§ PROBLEM STATEMENT
Read through the records below and copy each line that uses the word "fast".

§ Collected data

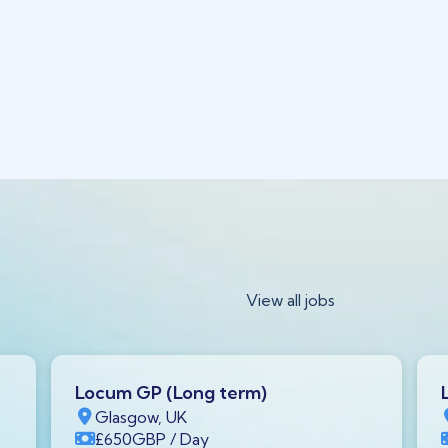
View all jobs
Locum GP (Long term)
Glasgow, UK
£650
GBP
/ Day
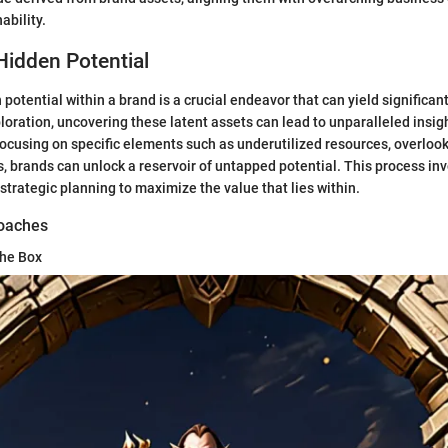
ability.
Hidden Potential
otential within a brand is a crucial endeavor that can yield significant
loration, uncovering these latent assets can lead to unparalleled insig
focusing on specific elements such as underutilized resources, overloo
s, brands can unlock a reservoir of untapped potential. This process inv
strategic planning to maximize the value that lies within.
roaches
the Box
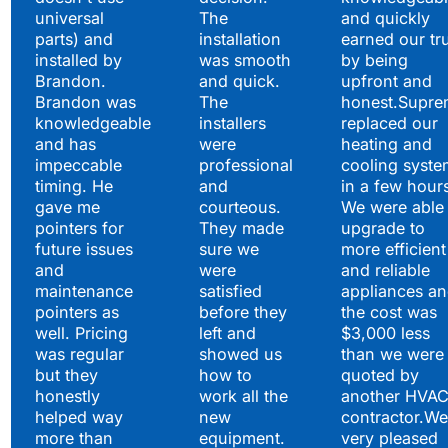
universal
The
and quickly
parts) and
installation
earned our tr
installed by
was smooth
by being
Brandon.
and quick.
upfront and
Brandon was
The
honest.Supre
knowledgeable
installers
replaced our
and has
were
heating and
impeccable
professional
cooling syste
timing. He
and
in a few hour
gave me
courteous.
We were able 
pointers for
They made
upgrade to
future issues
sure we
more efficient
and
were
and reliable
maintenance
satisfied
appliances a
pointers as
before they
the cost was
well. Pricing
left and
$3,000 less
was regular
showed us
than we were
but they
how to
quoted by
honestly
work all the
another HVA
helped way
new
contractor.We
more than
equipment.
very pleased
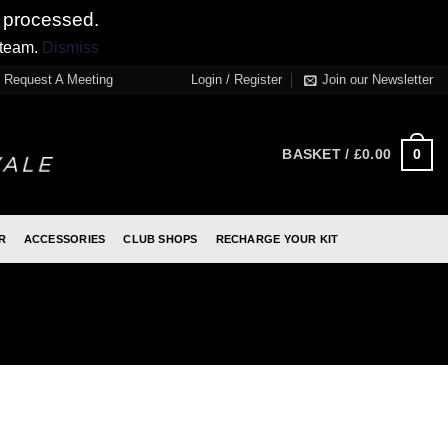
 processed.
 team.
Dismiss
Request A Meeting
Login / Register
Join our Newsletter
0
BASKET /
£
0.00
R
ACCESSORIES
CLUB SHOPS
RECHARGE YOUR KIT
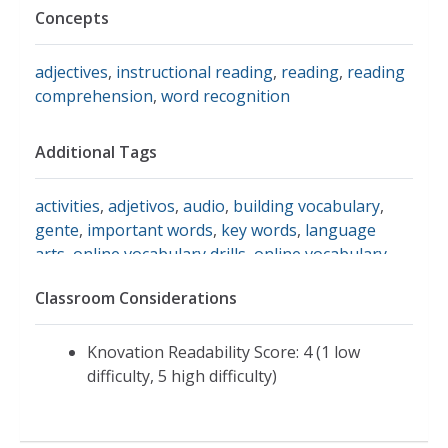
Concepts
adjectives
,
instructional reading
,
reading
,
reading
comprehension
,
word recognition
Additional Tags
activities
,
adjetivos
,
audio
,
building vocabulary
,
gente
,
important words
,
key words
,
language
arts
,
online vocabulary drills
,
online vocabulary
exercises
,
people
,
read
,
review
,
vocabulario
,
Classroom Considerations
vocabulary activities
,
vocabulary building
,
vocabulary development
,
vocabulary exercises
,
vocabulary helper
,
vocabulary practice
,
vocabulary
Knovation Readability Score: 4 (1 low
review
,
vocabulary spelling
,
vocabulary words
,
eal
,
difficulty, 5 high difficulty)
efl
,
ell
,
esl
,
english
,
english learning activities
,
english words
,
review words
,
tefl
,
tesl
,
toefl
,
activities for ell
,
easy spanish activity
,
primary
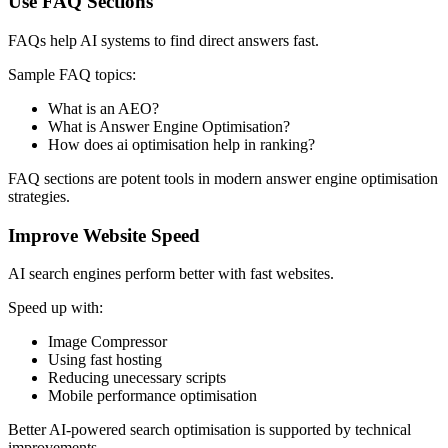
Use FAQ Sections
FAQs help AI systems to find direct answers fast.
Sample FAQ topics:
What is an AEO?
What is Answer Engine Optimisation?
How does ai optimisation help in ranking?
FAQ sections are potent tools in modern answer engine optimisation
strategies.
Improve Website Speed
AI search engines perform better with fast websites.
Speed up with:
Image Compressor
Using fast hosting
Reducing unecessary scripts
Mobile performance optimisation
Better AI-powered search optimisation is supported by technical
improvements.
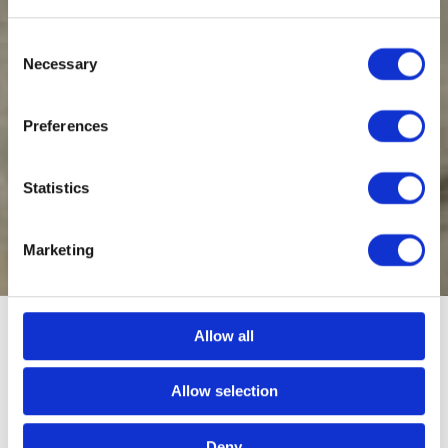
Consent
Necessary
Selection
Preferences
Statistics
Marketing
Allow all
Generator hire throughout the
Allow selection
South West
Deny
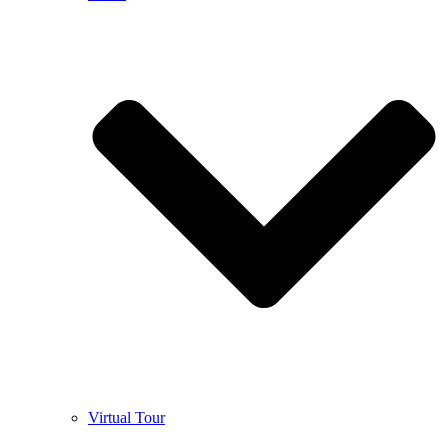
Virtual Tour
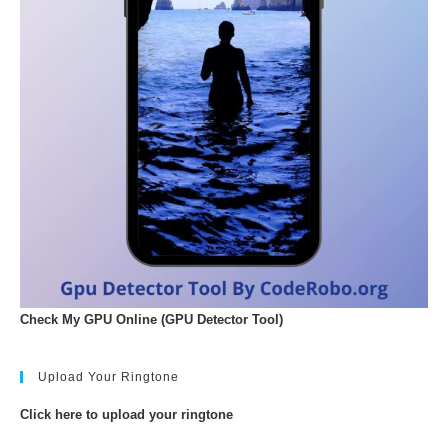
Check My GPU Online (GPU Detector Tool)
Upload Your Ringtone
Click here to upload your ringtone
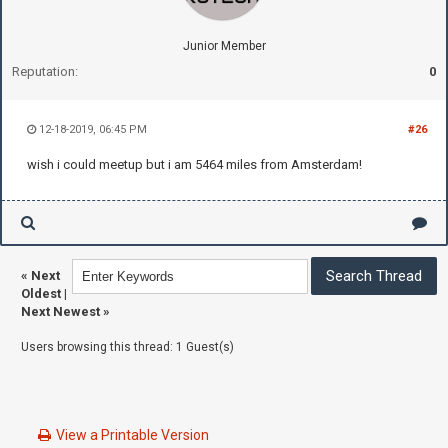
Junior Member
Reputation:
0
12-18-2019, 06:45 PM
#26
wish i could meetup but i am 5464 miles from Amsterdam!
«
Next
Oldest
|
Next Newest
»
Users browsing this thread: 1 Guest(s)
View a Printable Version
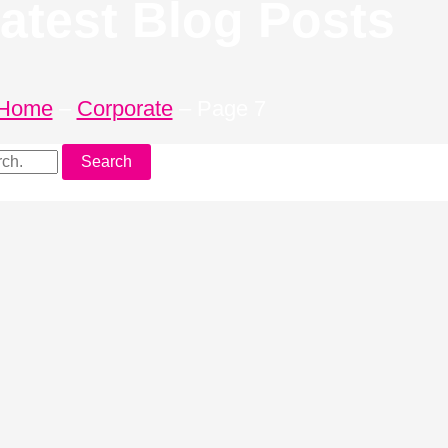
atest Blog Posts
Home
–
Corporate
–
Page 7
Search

§ RESPONSE
FAQs help AI systems to find direct answers fast.
AI search engines perform better with fast websites.
Using fast hosting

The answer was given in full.